==== Document ====
One of the pieces I needed for my turntable drawing machine was something to hold a bearing in place underneath the platter to support it and let it spin easily. If you’ve ever taken the plate out of your microwave oven to clean it you may have seen a “Microwave Roller Wheel / Turntable Support” thing. (Really, that’s what it’s called. Check Amazon.)


I decided to use 608 bearings, mainly because I had a lot of them on hand, but they’re also really easy to get for a low price. (I think I got 30 608ZZ bearings for under $20 from Amazon.)

Bearing Mount

I designed these two arms that would fit into slots cut into the base of the machine, below the platter. Each piece would be locked into place with a 3mm bolt, so there’s holes and t-slots for those. The extra piece you see on the bottom (with the 4 slots and 2 holes) is the mating piece. This was designed based on the arm pieces fitting into it, and I would only need to cut one (hopefully) to test the fit.

The arms are slightly different. The one on the right has a hole large enough for the 8mm bolt to fit through, while the one on the left has a slightly smaller hole. The plan was to tap the smaller hole so the bolt could screw right into it without needing a nut. Do a search for metric tap drill size and you’ll see that a 6.8mm hole is needed to tap it for an 8mm bolt. (Sometimes you can just look on the tap and it’ll tell you what size to make the hole.)

As a bonus, when I share the files for this you can decide which pieces suit you better, depending on the availability of an 8mm tap in your workshop. No tap? Just use the larger hole version and a nut instead.
==== Listing ====
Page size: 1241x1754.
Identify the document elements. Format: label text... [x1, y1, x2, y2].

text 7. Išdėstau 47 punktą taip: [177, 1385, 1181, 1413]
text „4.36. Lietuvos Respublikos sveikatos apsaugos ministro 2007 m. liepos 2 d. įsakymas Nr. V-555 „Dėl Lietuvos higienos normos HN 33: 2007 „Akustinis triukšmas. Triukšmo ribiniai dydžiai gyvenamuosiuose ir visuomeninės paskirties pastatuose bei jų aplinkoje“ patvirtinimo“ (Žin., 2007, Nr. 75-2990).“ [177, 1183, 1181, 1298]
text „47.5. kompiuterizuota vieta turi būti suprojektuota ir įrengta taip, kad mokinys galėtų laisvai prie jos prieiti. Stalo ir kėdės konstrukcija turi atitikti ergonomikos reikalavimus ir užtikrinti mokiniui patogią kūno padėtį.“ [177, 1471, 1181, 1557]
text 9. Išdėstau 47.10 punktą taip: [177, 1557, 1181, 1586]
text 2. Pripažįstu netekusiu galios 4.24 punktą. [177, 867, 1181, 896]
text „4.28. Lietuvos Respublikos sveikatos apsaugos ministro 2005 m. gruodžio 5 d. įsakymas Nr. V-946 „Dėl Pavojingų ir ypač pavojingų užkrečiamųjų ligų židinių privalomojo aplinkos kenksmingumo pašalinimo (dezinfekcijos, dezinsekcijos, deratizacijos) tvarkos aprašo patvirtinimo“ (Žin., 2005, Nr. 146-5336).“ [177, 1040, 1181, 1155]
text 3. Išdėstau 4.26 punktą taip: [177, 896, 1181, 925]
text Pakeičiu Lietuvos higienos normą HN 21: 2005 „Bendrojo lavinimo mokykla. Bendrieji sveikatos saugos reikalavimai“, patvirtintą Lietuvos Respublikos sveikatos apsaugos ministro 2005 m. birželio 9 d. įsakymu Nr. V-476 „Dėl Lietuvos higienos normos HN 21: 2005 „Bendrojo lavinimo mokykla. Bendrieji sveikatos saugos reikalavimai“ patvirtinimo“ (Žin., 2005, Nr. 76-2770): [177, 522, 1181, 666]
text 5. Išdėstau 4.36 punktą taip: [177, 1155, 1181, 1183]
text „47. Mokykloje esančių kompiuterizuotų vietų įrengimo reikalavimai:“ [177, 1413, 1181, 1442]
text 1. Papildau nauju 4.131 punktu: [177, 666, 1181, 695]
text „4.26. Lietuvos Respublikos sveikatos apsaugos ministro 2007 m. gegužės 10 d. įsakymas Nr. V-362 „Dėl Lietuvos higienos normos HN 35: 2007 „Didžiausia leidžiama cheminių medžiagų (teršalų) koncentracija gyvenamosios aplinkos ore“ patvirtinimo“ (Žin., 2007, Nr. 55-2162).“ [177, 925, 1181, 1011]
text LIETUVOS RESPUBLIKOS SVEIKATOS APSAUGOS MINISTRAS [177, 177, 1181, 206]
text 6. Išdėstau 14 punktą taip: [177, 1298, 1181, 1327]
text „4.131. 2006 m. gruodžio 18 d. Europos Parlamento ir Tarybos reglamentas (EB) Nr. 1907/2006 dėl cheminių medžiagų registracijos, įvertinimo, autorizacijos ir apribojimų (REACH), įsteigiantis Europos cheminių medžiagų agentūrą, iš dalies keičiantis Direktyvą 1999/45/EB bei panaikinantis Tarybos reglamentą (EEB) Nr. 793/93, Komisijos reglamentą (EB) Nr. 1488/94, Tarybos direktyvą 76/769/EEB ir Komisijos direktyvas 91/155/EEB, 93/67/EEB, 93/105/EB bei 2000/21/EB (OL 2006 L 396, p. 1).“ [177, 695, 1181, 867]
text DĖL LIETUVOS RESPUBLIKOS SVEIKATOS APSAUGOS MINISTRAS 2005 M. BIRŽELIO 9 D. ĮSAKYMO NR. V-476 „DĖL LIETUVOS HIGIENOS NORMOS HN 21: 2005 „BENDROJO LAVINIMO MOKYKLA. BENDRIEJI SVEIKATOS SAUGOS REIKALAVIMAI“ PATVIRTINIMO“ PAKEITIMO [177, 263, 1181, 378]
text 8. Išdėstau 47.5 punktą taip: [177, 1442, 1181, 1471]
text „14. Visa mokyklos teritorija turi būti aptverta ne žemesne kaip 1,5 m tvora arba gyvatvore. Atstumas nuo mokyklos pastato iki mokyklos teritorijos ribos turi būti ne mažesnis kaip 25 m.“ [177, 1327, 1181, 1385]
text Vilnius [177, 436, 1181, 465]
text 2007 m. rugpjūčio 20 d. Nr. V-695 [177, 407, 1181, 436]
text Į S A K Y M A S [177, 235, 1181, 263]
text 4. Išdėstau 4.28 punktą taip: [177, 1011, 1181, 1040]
====
> _To do_
According to the bearing mount post, what hole size is needed to tap for an 8mm bolt? The material comes from a separate source.

> _Response for this exercise_
A 6.8mm hole.